L’exemple de l’administration avait été suivi par les particuliers. Nos nationaux, beaucoup d’Européens à leur suite, s’étaient fixés dans les villes de la Côte et même jusque dans les derniers postes de l’intérieur occupés par nos troupes. On pouvait estimer leur nombre à 50 000. Les capitaux engagés par cette colonie active et entreprenante se chiffraient par centaines de millions. Plusieurs grandes villes européennes étaient nées et se développaient avec une rapidité tout américaine. Nombreux même étaient les colons acquéreurs de domaines ruraux plus ou moins vastes qui se livraient à la culture dans des régions pacifiées de la veille.

La valeur totale de l’effort réalisé par nous pouvait donc s’estimera près d’un milliard que ferait perdre immanquablement l’évacuation du pays.

Restaient deux solutions en dehors de celle-ci.

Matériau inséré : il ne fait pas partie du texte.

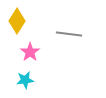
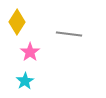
yellow diamond: moved 1 px down
cyan star: moved 1 px down; rotated 24 degrees counterclockwise
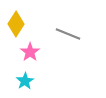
yellow diamond: moved 1 px left, 2 px down
gray line: moved 1 px left; rotated 15 degrees clockwise
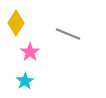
yellow diamond: moved 1 px up
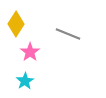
yellow diamond: moved 1 px down
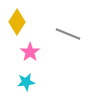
yellow diamond: moved 1 px right, 2 px up
cyan star: moved 1 px right, 1 px down; rotated 24 degrees clockwise
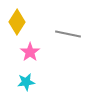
gray line: rotated 10 degrees counterclockwise
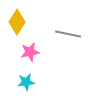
pink star: rotated 24 degrees clockwise
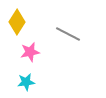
gray line: rotated 15 degrees clockwise
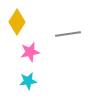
gray line: rotated 35 degrees counterclockwise
cyan star: moved 2 px right, 1 px up
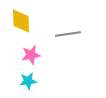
yellow diamond: moved 4 px right, 1 px up; rotated 35 degrees counterclockwise
pink star: moved 1 px right, 3 px down
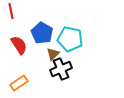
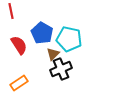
cyan pentagon: moved 1 px left
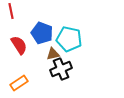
blue pentagon: rotated 10 degrees counterclockwise
brown triangle: rotated 32 degrees clockwise
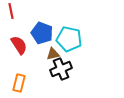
orange rectangle: rotated 42 degrees counterclockwise
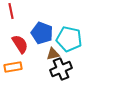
red semicircle: moved 1 px right, 1 px up
orange rectangle: moved 6 px left, 16 px up; rotated 66 degrees clockwise
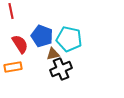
blue pentagon: moved 3 px down
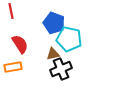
blue pentagon: moved 12 px right, 13 px up
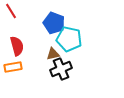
red line: rotated 21 degrees counterclockwise
red semicircle: moved 3 px left, 2 px down; rotated 18 degrees clockwise
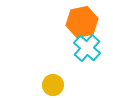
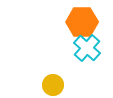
orange hexagon: rotated 12 degrees clockwise
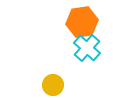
orange hexagon: rotated 8 degrees counterclockwise
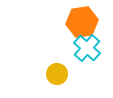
yellow circle: moved 4 px right, 11 px up
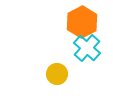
orange hexagon: rotated 20 degrees counterclockwise
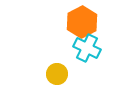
cyan cross: rotated 16 degrees counterclockwise
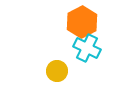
yellow circle: moved 3 px up
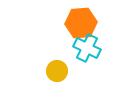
orange hexagon: moved 1 px left, 1 px down; rotated 24 degrees clockwise
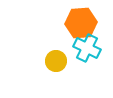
yellow circle: moved 1 px left, 10 px up
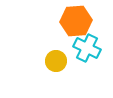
orange hexagon: moved 5 px left, 2 px up
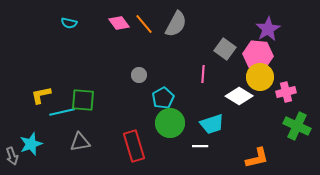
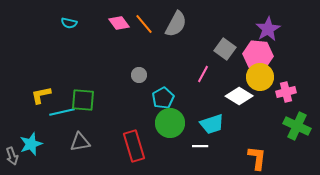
pink line: rotated 24 degrees clockwise
orange L-shape: rotated 70 degrees counterclockwise
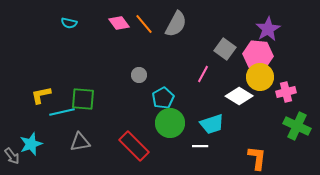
green square: moved 1 px up
red rectangle: rotated 28 degrees counterclockwise
gray arrow: rotated 18 degrees counterclockwise
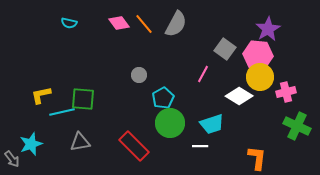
gray arrow: moved 3 px down
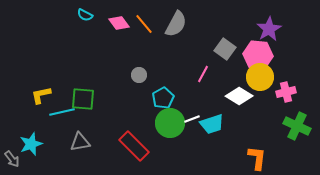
cyan semicircle: moved 16 px right, 8 px up; rotated 14 degrees clockwise
purple star: moved 1 px right
white line: moved 8 px left, 27 px up; rotated 21 degrees counterclockwise
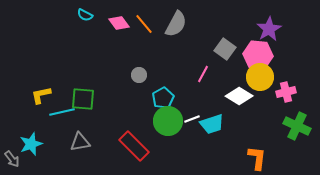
green circle: moved 2 px left, 2 px up
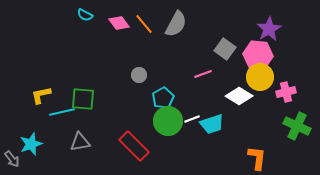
pink line: rotated 42 degrees clockwise
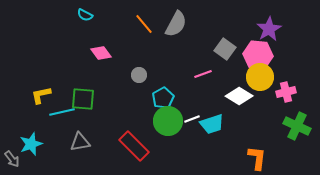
pink diamond: moved 18 px left, 30 px down
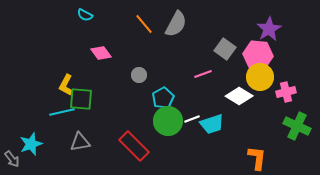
yellow L-shape: moved 25 px right, 10 px up; rotated 50 degrees counterclockwise
green square: moved 2 px left
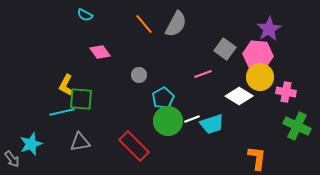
pink diamond: moved 1 px left, 1 px up
pink cross: rotated 24 degrees clockwise
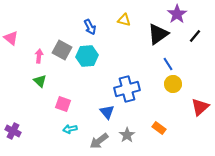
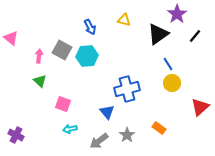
yellow circle: moved 1 px left, 1 px up
purple cross: moved 3 px right, 4 px down
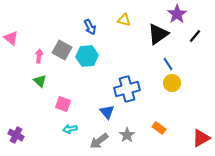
red triangle: moved 1 px right, 31 px down; rotated 12 degrees clockwise
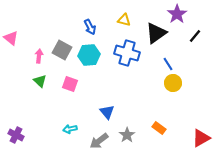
black triangle: moved 2 px left, 1 px up
cyan hexagon: moved 2 px right, 1 px up
yellow circle: moved 1 px right
blue cross: moved 36 px up; rotated 30 degrees clockwise
pink square: moved 7 px right, 20 px up
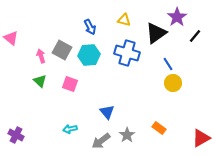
purple star: moved 3 px down
pink arrow: moved 2 px right; rotated 24 degrees counterclockwise
gray arrow: moved 2 px right
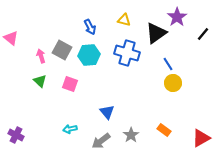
black line: moved 8 px right, 2 px up
orange rectangle: moved 5 px right, 2 px down
gray star: moved 4 px right
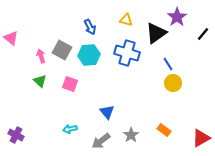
yellow triangle: moved 2 px right
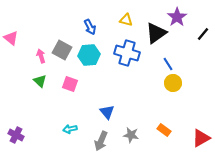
gray star: rotated 28 degrees counterclockwise
gray arrow: rotated 30 degrees counterclockwise
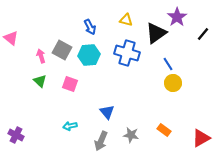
cyan arrow: moved 3 px up
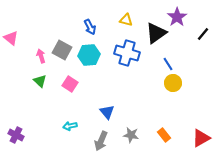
pink square: rotated 14 degrees clockwise
orange rectangle: moved 5 px down; rotated 16 degrees clockwise
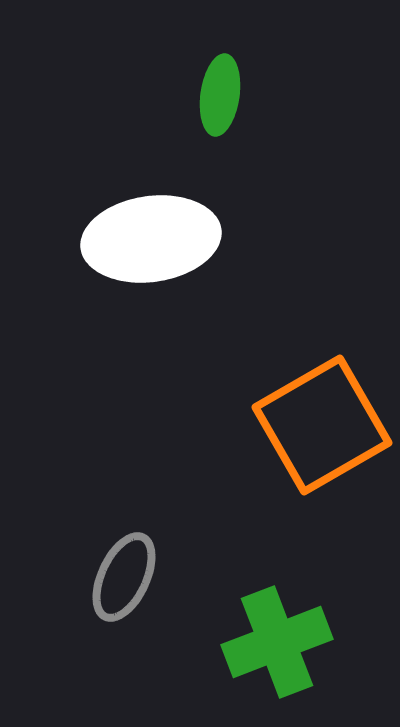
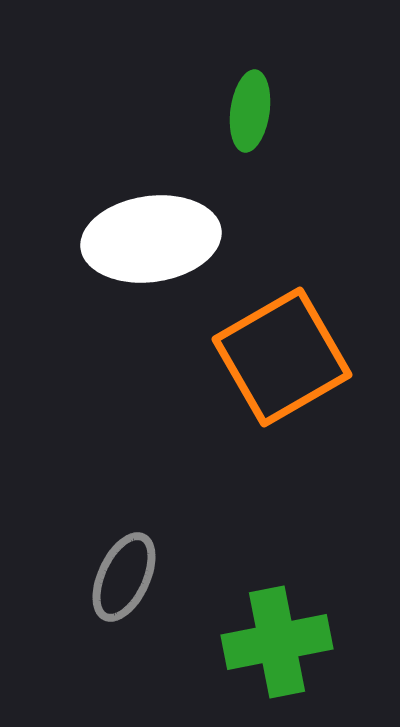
green ellipse: moved 30 px right, 16 px down
orange square: moved 40 px left, 68 px up
green cross: rotated 10 degrees clockwise
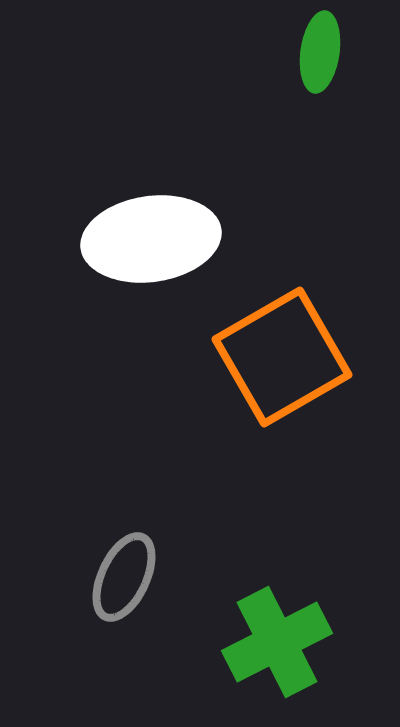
green ellipse: moved 70 px right, 59 px up
green cross: rotated 16 degrees counterclockwise
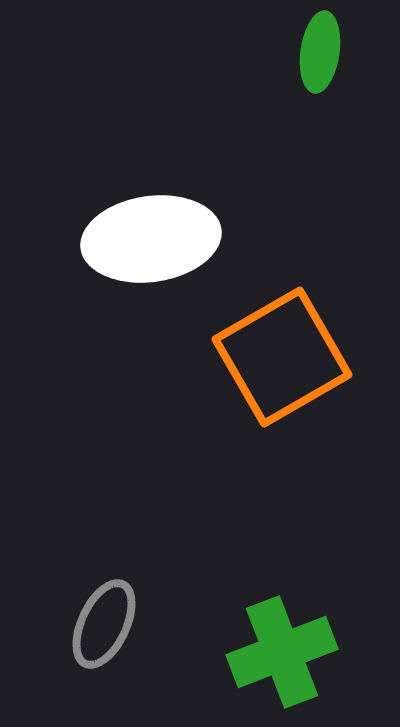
gray ellipse: moved 20 px left, 47 px down
green cross: moved 5 px right, 10 px down; rotated 6 degrees clockwise
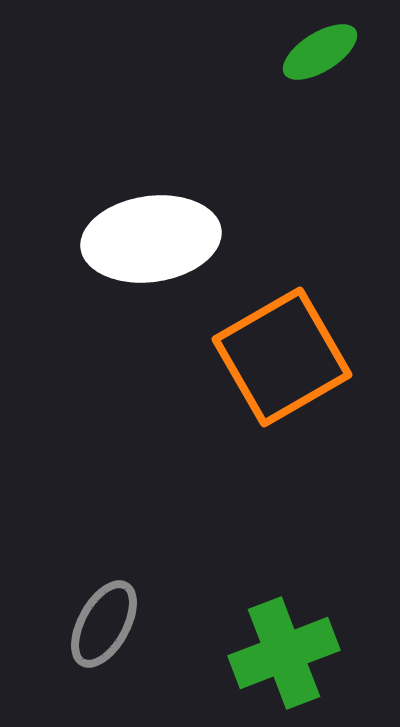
green ellipse: rotated 50 degrees clockwise
gray ellipse: rotated 4 degrees clockwise
green cross: moved 2 px right, 1 px down
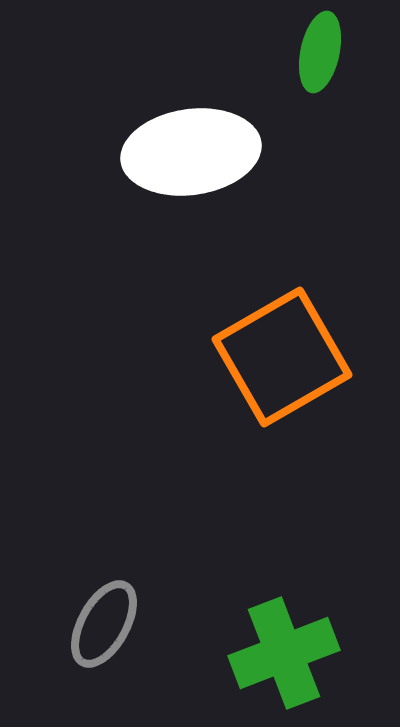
green ellipse: rotated 46 degrees counterclockwise
white ellipse: moved 40 px right, 87 px up
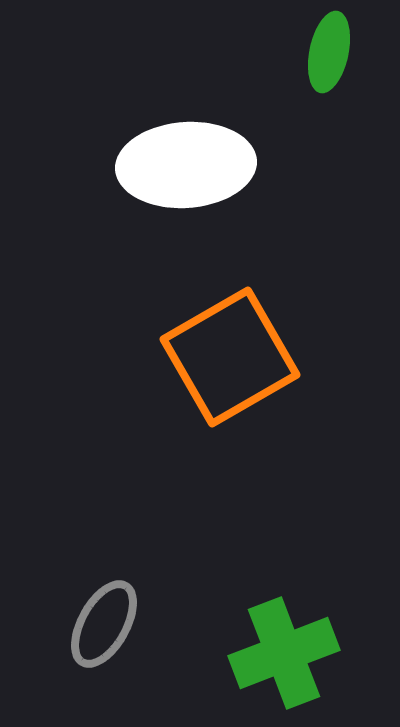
green ellipse: moved 9 px right
white ellipse: moved 5 px left, 13 px down; rotated 4 degrees clockwise
orange square: moved 52 px left
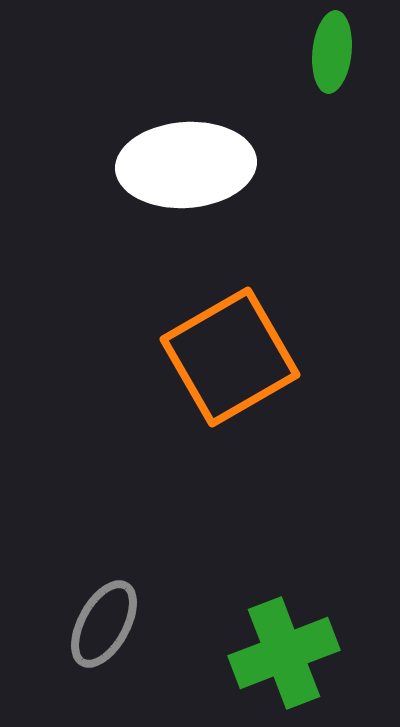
green ellipse: moved 3 px right; rotated 6 degrees counterclockwise
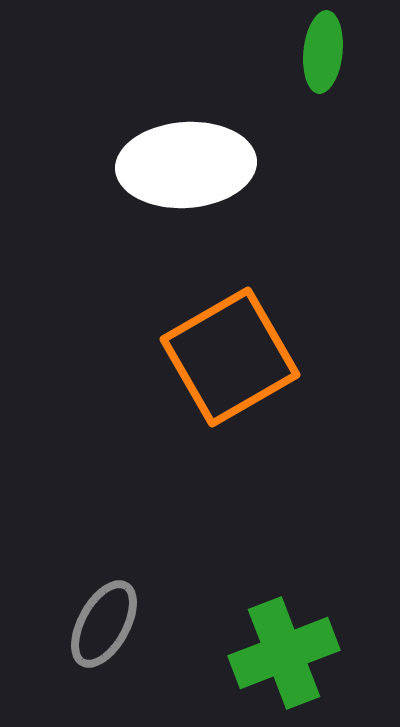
green ellipse: moved 9 px left
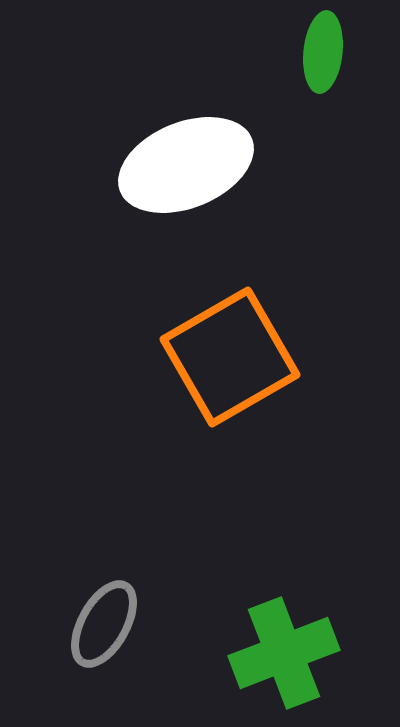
white ellipse: rotated 18 degrees counterclockwise
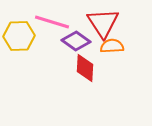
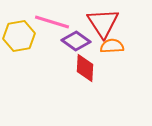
yellow hexagon: rotated 8 degrees counterclockwise
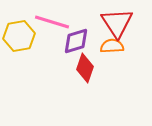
red triangle: moved 14 px right
purple diamond: rotated 52 degrees counterclockwise
red diamond: rotated 16 degrees clockwise
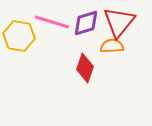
red triangle: moved 2 px right, 1 px up; rotated 12 degrees clockwise
yellow hexagon: rotated 20 degrees clockwise
purple diamond: moved 10 px right, 18 px up
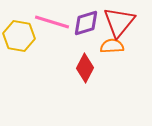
red diamond: rotated 8 degrees clockwise
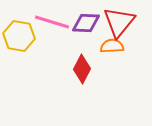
purple diamond: rotated 20 degrees clockwise
red diamond: moved 3 px left, 1 px down
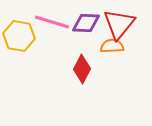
red triangle: moved 2 px down
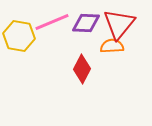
pink line: rotated 40 degrees counterclockwise
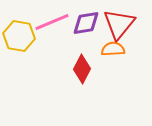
purple diamond: rotated 12 degrees counterclockwise
orange semicircle: moved 1 px right, 3 px down
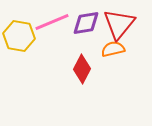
orange semicircle: rotated 10 degrees counterclockwise
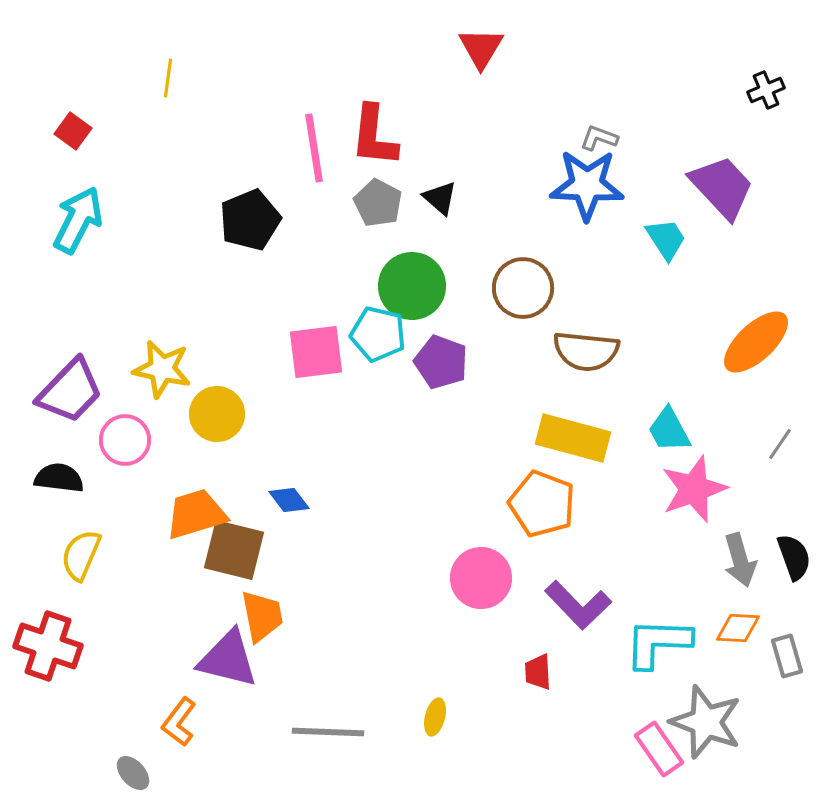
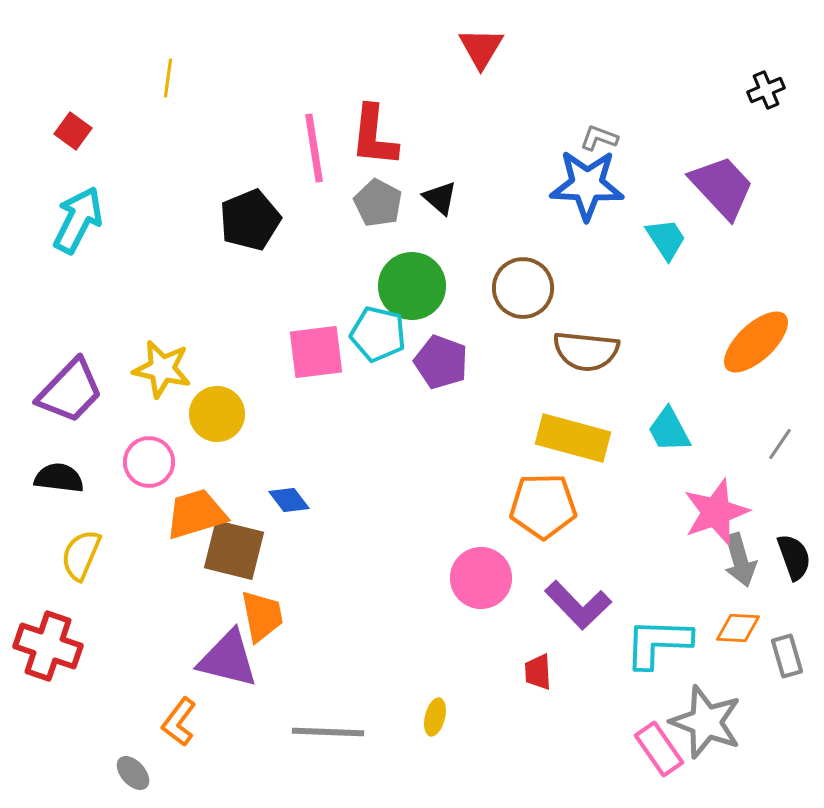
pink circle at (125, 440): moved 24 px right, 22 px down
pink star at (694, 489): moved 22 px right, 23 px down
orange pentagon at (542, 504): moved 1 px right, 2 px down; rotated 22 degrees counterclockwise
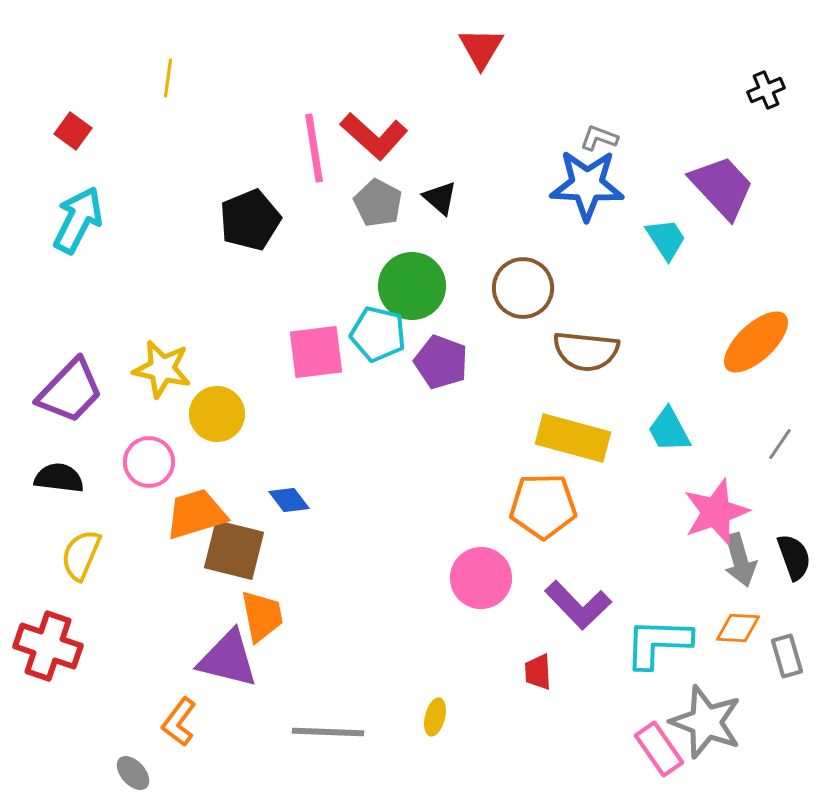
red L-shape at (374, 136): rotated 54 degrees counterclockwise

Nous pouvions chercher à conserver tout le terrain conquis ou bien abandonner une partie plus ou moins considérable de l’intérieur pour nous rapprocher de nos deux bases d’opérations, l’Algérie à l’Est et l’Océan vers l’Ouest.

Mais comment tout conserver, alors que la patrie, menacée dans son existence, avait besoin de l’ensemble de ses ressources ? Le Maroc nous échapperait certainement si la France était vaincue en Europe, et nous éprouverions alors la suprême

  1. La ligne de l’Ouest a été poussée depuis lors jusqu’à Fez, et Taza se trouve également relié au réseau de l’Est.